_Extract to read:_
###
I have found it's really difficult to make a significant dent in 8 cores
with a single use machine of any sort... (especially if they have adequate
L2 cache - which incidentally is often more important than speed on a
processor). It always seems underutilized unless it is a DB server servicing
many other servers or a VMWare server sliced into a bunch of machines. There
are plenty of other bottlenecks that tend to  pop up before the procs are
really ALL in danger of pegging. The only acception we have seen on a single
use machine is a fancy financial calculator running millions of calculations
in a short period of time.  

Mark A. Kruger, MCSE, CFG
(402) 408-3733 ext 105
www.cfwebtools.com
www.coldfusionmuse.com
www.necfug.com


-----Original Message-----
From: John Foster [mailto:[email protected]] 
Sent: Monday, March 15, 2010 8:31 AM
To: cf-talk
Subject: Re: Fastest Hardware for ColdFusion 9?
###
_Dataset:_

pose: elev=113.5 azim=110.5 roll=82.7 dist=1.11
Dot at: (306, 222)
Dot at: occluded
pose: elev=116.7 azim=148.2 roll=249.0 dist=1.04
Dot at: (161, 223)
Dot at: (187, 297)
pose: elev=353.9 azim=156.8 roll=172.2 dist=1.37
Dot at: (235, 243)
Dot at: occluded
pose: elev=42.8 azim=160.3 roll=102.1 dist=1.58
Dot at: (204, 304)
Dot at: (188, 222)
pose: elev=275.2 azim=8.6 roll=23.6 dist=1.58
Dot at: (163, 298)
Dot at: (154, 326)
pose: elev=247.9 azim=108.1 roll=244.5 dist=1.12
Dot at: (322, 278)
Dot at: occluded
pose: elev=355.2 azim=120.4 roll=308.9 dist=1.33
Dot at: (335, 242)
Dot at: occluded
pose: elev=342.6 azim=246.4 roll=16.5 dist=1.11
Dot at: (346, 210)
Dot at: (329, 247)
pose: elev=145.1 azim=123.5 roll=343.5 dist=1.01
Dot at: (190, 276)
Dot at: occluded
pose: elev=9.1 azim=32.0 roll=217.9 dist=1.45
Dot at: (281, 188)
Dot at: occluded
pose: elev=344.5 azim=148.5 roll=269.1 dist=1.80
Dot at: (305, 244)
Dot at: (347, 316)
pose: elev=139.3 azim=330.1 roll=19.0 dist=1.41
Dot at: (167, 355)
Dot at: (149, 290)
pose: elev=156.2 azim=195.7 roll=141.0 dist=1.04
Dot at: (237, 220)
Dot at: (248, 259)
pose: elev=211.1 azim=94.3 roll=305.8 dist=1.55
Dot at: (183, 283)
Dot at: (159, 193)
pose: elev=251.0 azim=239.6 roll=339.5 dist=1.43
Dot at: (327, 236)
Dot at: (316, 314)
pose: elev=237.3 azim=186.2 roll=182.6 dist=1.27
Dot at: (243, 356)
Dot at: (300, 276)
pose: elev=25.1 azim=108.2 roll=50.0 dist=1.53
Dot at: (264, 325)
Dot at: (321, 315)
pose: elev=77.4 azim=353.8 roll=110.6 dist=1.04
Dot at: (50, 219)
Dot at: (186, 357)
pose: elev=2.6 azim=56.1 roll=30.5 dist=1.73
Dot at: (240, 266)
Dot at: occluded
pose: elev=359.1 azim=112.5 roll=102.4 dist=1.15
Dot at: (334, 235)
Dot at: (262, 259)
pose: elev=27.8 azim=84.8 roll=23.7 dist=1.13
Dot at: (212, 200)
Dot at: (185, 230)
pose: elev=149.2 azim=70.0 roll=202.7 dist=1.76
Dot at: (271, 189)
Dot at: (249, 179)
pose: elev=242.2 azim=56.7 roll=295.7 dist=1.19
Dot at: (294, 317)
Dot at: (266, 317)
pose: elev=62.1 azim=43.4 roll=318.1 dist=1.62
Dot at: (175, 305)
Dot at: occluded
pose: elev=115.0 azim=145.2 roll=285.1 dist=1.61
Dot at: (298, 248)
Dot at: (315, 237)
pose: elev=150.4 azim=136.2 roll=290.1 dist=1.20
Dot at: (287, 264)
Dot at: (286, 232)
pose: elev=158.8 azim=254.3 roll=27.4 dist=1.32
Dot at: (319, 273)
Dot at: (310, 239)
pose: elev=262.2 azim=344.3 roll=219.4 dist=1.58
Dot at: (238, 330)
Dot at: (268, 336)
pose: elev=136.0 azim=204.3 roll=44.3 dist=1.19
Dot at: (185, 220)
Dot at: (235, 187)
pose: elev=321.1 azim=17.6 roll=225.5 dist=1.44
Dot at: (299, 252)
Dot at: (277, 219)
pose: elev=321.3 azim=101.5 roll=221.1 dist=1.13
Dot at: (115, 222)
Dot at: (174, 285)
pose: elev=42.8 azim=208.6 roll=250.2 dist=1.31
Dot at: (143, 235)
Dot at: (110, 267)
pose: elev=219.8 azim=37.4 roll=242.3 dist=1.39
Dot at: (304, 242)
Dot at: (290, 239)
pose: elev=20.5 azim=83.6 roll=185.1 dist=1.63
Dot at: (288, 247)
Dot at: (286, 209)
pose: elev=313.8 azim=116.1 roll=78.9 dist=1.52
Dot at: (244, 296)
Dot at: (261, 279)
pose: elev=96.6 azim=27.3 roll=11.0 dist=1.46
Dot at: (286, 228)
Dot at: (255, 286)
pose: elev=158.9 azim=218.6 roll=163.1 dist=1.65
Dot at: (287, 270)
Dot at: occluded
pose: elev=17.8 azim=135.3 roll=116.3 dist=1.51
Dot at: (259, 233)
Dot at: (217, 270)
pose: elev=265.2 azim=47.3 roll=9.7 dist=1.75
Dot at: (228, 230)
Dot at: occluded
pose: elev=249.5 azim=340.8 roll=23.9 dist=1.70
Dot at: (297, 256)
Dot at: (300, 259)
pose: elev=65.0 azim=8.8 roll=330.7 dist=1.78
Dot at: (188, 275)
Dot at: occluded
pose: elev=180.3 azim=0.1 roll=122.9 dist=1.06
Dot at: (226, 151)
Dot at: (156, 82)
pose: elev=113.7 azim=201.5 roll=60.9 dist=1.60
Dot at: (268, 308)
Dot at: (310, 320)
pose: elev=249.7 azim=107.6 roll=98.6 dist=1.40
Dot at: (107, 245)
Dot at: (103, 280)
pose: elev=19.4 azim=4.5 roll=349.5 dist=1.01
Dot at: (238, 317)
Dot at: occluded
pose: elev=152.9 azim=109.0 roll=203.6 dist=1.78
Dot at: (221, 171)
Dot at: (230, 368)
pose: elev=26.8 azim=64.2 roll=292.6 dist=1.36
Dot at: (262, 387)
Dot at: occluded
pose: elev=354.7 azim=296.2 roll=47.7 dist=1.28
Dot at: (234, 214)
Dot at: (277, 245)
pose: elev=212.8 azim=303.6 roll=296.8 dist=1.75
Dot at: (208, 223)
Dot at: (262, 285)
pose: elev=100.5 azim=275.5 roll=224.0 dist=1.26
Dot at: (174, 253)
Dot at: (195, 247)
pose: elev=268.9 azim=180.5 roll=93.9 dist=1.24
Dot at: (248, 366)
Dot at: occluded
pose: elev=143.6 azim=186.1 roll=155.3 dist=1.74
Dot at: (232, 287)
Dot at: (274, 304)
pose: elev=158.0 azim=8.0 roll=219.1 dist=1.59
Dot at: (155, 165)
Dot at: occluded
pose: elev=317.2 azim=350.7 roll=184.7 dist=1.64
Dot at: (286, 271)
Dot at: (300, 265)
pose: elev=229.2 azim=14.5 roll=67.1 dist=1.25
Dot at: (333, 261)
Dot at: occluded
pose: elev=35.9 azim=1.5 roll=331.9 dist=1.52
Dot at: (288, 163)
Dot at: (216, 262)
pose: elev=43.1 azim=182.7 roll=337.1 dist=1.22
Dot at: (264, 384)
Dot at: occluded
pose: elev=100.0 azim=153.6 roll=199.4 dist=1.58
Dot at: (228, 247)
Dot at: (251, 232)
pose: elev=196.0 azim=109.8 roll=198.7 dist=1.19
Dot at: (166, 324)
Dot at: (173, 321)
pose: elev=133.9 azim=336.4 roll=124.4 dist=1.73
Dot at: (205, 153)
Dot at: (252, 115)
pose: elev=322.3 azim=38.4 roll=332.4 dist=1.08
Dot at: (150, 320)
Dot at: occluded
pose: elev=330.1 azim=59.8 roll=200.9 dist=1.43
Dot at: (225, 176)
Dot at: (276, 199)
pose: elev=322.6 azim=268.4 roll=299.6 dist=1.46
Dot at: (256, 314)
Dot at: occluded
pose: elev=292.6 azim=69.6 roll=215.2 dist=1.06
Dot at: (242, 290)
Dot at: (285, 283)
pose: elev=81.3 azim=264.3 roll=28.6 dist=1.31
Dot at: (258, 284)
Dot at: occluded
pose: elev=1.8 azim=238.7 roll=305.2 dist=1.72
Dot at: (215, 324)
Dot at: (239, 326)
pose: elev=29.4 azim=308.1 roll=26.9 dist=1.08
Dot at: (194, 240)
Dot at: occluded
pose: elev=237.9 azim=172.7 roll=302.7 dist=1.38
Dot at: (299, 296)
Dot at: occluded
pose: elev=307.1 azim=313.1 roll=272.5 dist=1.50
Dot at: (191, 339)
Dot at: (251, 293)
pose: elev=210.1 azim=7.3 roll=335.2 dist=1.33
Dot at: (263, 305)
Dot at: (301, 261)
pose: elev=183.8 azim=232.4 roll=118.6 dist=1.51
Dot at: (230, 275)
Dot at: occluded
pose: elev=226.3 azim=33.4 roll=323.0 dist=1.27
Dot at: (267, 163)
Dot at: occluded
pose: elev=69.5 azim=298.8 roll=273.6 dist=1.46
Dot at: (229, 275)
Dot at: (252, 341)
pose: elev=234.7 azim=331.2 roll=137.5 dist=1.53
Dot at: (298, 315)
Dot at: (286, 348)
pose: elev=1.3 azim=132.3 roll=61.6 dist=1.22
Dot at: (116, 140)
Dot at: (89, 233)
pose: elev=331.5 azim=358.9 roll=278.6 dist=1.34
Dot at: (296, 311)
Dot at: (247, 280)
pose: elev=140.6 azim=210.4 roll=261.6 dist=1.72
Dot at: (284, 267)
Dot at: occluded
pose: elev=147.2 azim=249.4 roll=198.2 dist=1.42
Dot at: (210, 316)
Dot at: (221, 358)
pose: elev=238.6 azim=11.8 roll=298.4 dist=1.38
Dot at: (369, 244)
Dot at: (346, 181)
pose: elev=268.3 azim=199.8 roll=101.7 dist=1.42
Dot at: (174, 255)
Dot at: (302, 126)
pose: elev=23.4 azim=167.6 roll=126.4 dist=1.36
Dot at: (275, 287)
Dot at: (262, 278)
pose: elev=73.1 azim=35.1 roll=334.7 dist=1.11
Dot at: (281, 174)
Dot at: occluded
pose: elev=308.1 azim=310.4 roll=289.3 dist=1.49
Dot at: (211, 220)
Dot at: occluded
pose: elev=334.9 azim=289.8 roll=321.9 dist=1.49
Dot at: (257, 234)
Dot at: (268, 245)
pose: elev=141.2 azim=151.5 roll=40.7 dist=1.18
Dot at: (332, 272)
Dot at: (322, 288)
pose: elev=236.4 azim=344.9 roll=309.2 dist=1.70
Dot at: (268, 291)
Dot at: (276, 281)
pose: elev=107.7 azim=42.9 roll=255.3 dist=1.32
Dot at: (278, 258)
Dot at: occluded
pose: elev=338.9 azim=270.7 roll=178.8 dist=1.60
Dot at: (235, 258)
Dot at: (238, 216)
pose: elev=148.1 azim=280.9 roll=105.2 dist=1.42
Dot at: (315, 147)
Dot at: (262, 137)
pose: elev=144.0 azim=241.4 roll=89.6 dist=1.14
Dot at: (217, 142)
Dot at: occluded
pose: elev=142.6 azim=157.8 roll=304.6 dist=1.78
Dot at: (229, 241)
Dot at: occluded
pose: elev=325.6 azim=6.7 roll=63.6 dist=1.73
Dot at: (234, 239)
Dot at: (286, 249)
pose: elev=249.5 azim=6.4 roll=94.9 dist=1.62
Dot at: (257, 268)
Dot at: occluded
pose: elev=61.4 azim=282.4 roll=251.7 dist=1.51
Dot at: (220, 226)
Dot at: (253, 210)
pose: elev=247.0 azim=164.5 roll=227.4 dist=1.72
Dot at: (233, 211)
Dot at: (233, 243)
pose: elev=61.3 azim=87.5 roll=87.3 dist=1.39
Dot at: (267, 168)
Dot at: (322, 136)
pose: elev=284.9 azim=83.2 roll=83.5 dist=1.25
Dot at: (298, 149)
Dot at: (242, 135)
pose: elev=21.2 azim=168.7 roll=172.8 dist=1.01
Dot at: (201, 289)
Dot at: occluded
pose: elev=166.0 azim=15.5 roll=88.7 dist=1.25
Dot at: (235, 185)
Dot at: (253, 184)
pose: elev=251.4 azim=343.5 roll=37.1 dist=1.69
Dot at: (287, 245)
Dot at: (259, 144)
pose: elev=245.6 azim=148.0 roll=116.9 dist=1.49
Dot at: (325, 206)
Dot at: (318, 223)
###
_Exercise brief:_
Write out the whole message about eight-core processors exactly as it appears, word for word. Work only from the message about eight-core processors.

_Answer to the task:_
I have found it's really difficult to make a significant dent in 8 cores
with a single use machine of any sort... (especially if they have adequate
L2 cache - which incidentally is often more important than speed on a
processor). It always seems underutilized unless it is a DB server servicing
many other servers or a VMWare server sliced into a bunch of machines. There
are plenty of other bottlenecks that tend to  pop up before the procs are
really ALL in danger of pegging. The only acception we have seen on a single
use machine is a fancy financial calculator running millions of calculations
in a short period of time.  

Mark A. Kruger, MCSE, CFG
(402) 408-3733 ext 105
www.cfwebtools.com
www.coldfusionmuse.com
www.necfug.com


-----Original Message-----
From: John Foster [mailto:[email protected]] 
Sent: Monday, March 15, 2010 8:31 AM
To: cf-talk
Subject: Re: Fastest Hardware for ColdFusion 9?